> [Selected extract]

UNION ALL in a View Enhancement

Blog
The best minds from Teradata, our partners, and customers blog about whatever takes their fancy.
Teradata Employee

An enhancement to the Teradata optimizer in Teradata Database 16.0 will improve the performance of some queries that use a view or a derived table that contains a UNION ALL between multiple branches. A branch can correspond to a single table or a query result (for example, an aggregation on a table or a join between tables). Assume for example that you have a large amount of sales data residing in two different tables: A Current_Sales table holds all the current sales rows, and a History_Sales table holds the older sales rows. If you create a UNION ALL between both tables and place that in a view, then queries that need data from both tables can simply reference the view.

 

Prior to this enhancement when you accessed sales data using such a view and you wanted to join the sales data to another table, first a spool would have to be built that includes rows from both branches of the UNION ALL. That common spool would then be redistributed (or otherwise prepared) in order to be joined to the 3rd table in the query.  Any reduction to the sales data temporary data set would not be applied until after the Current_Sales and History_Sales tables had been union-ed.

 

With this enhancement, the optimizer may choose to push the join of the 3rd table into each branch of the UNION ALL first, join the pushed table with the table in first branch and with the table in the second branch, and then combine the two join results in a combined spool.  This  approach could save considerable resources when large tables comprise a UNION ALL view (or derived table) and the join is effective in reducing down the resulting spool file.

 

In a similar way aggregations can be pushed into the branches of the UNION ALL as well based on this enhancement. Here is an explain showing the step that performs an aggregation.  Note that the aggregation is performed on each table that participates in the UNION ALL independently and then a global aggregation is done within the same step.  Prior to this UNION ALL enhancement the aggregation would be performed after the UNION ALL had been done, after the rows from all branches of the UNION had been spooled. In the example below the only spool file written is after each table in the UNION has been aggregated separately.

 

SELECT sold_date, SUM(sales_price)

FROM All_Sales_V

GROUP BY sold_date;

 

5) We do an all-AMPs SUM step in TD_MAP1 to aggregate from

     CAB.Store_Sales in view All_Sales_V by way of an all-rows scan

     with no residual conditions, grouping by field1 (

     CAB.Store_Sales.ss_sold_date). Aggregate Intermediate

     Results are computed globally, then placed in Spool 10 in TD_Map1.

> [Instruction 1]
From the entries below, pick out and copy every line that contains the string "GmbH".

> [Items listed in a dataset]
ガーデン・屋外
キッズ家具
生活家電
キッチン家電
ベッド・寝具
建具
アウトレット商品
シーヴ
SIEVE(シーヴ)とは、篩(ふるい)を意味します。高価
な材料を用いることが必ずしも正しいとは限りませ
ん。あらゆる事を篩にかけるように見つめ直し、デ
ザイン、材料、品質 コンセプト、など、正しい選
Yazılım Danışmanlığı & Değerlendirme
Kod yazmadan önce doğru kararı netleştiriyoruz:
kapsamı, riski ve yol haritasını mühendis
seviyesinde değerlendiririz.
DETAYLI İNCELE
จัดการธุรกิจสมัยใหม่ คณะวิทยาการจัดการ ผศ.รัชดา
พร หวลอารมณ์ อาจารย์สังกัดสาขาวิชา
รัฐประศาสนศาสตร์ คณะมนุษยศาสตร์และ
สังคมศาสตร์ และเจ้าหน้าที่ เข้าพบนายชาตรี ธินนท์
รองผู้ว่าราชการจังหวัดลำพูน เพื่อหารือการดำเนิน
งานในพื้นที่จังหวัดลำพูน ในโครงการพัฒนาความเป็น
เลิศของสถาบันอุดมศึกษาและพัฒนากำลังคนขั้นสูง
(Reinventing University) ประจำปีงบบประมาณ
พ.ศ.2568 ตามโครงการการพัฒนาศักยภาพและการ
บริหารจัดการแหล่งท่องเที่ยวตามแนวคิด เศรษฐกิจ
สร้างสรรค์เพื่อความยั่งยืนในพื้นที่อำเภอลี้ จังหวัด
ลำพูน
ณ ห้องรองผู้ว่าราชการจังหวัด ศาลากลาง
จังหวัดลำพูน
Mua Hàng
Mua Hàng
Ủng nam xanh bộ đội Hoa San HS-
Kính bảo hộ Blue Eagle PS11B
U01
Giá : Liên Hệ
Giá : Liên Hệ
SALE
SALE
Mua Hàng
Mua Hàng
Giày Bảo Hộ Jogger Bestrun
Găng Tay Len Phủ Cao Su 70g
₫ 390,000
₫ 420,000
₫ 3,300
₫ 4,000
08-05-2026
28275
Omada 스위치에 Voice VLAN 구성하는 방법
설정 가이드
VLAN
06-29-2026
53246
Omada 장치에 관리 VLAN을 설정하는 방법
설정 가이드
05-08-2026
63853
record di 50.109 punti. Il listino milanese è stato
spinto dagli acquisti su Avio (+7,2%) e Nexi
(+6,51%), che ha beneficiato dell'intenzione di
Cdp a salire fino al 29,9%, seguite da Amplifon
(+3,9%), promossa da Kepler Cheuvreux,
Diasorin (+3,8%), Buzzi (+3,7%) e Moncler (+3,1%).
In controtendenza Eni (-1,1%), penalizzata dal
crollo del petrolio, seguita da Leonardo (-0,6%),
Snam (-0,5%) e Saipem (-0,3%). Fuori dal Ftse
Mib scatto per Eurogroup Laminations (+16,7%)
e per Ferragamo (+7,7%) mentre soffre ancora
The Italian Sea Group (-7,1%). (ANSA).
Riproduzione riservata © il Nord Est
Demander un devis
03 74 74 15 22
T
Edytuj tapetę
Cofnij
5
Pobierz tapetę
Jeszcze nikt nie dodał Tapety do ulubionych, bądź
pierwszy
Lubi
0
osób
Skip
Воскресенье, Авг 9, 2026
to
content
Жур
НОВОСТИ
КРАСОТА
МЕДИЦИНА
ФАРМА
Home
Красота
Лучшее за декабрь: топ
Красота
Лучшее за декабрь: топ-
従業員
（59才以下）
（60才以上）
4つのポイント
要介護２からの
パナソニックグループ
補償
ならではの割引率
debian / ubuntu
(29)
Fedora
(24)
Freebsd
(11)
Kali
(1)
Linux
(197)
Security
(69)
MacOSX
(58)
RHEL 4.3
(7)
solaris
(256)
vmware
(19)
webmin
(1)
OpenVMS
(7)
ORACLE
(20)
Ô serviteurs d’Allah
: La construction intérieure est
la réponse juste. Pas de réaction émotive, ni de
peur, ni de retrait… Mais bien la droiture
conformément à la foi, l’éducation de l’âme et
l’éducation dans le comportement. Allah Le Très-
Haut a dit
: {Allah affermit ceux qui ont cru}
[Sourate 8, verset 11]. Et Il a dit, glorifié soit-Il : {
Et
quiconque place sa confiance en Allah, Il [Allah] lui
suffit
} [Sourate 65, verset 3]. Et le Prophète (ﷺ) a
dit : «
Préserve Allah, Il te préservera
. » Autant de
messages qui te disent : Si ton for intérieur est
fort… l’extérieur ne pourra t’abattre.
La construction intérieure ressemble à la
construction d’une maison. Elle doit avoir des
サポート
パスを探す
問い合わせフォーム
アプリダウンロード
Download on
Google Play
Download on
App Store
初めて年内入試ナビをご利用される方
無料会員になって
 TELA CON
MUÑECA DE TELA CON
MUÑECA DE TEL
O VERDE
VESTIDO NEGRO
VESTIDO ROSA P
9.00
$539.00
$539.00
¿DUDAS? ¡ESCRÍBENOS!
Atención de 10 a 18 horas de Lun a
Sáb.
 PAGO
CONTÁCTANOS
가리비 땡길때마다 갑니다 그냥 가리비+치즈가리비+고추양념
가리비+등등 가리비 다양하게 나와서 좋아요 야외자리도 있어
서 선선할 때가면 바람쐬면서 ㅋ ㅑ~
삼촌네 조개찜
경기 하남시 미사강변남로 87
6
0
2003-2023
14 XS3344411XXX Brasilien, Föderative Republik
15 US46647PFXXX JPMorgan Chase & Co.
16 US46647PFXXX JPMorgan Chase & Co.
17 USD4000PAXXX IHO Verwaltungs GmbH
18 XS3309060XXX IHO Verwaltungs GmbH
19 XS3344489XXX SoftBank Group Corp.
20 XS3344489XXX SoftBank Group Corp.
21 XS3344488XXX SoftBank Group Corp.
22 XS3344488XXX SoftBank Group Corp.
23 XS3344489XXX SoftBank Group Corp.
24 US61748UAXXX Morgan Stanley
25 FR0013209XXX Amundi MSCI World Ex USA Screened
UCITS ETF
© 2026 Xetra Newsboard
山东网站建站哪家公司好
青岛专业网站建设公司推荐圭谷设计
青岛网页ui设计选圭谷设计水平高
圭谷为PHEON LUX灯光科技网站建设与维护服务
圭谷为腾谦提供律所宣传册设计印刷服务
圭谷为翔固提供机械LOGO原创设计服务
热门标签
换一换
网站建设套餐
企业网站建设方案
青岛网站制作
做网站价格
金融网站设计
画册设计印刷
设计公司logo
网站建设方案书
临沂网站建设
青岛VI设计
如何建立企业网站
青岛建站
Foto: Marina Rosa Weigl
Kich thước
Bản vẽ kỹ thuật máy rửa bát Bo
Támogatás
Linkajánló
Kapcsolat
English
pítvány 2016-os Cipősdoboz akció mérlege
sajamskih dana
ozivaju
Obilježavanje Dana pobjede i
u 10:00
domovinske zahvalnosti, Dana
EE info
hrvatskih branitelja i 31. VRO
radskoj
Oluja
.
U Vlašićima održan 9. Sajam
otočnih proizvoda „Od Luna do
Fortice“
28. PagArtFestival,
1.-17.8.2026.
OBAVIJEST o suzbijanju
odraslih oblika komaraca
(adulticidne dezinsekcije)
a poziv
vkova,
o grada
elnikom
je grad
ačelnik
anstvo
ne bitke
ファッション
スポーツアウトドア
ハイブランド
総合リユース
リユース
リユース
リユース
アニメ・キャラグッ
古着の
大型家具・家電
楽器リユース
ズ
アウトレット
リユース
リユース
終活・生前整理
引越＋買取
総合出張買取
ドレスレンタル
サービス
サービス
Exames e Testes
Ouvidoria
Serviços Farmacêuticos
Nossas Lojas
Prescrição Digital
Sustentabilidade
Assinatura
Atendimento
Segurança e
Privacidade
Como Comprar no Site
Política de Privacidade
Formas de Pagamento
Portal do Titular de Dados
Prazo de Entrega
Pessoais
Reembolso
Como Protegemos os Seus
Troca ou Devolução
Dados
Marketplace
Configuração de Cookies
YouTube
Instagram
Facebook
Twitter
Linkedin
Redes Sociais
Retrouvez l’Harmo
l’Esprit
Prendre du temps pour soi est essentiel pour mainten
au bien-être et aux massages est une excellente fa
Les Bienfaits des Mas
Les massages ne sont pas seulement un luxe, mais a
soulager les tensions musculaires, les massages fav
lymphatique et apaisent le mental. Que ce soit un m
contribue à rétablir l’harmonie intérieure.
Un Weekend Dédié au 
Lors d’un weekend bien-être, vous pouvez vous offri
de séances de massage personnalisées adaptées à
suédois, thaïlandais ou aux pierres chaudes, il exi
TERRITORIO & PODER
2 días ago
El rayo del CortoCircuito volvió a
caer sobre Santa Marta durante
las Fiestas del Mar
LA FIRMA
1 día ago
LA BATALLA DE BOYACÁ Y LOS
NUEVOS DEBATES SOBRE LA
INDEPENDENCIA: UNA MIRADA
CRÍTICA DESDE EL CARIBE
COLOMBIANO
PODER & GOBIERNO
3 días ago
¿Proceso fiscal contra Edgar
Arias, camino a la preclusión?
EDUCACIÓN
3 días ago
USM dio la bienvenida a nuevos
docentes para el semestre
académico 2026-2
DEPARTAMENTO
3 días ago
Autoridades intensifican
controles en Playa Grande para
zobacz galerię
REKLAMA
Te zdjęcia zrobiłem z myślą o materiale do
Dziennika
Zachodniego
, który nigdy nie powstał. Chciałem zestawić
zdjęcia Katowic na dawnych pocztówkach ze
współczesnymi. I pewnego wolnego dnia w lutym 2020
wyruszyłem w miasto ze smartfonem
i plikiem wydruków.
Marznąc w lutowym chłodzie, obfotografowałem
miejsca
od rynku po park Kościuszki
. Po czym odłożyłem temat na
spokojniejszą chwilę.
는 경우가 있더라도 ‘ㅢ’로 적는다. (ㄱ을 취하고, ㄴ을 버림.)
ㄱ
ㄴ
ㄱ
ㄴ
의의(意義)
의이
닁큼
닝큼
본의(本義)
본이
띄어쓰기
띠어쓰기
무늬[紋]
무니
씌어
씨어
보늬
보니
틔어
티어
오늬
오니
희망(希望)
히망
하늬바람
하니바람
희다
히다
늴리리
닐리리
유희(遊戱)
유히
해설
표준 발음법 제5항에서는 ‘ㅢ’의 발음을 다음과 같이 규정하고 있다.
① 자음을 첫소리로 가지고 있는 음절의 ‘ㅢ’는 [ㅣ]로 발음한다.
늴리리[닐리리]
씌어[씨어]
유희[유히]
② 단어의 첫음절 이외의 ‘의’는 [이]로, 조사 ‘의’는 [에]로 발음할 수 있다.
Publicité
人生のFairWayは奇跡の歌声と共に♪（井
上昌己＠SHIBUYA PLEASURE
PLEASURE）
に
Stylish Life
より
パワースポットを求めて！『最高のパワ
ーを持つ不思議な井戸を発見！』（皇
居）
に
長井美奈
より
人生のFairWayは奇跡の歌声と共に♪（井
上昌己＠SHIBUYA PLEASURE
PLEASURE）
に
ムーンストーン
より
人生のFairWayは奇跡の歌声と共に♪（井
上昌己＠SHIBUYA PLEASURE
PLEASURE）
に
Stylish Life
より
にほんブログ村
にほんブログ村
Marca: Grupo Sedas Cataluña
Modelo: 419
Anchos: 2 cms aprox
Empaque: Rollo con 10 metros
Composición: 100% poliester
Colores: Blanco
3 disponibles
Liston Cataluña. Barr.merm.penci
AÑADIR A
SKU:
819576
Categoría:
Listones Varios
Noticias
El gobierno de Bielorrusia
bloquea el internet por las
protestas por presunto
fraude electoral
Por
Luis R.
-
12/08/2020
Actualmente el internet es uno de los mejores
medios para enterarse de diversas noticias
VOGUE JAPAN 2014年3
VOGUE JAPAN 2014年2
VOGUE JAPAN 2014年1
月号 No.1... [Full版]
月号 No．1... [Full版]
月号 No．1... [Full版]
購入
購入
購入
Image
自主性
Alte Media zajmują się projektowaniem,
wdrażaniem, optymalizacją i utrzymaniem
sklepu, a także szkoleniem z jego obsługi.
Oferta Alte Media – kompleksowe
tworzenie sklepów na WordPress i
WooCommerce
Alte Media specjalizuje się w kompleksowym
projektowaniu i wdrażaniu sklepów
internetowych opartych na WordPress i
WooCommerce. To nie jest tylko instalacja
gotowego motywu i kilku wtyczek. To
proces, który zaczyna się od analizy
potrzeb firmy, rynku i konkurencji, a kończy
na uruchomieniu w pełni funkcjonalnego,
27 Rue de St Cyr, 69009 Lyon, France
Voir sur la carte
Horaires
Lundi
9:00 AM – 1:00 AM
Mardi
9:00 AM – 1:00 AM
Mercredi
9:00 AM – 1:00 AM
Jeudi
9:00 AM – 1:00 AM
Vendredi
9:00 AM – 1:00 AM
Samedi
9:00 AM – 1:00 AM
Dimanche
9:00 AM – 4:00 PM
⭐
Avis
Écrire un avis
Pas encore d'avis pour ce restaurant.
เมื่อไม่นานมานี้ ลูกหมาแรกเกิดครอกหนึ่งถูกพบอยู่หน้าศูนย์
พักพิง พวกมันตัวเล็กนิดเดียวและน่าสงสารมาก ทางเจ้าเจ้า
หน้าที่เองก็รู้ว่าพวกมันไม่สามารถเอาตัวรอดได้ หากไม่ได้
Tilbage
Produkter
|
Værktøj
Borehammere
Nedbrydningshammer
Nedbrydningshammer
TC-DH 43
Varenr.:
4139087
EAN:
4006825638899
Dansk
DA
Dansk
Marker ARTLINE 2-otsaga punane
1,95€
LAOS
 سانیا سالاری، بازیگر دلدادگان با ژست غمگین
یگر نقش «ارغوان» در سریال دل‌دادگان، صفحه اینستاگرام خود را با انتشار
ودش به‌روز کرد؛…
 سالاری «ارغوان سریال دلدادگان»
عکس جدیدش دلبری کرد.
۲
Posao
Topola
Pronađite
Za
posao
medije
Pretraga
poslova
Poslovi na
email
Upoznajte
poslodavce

> [Instruction 2]
According to the blog post, which Teradata Database version includes the optimizer enhancement for UNION ALL?

> [Your solution 1]
17 USD4000PAXXX IHO Verwaltungs GmbH
18 XS3309060XXX IHO Verwaltungs GmbH

> [Your solution 2]
Teradata Database 16.0.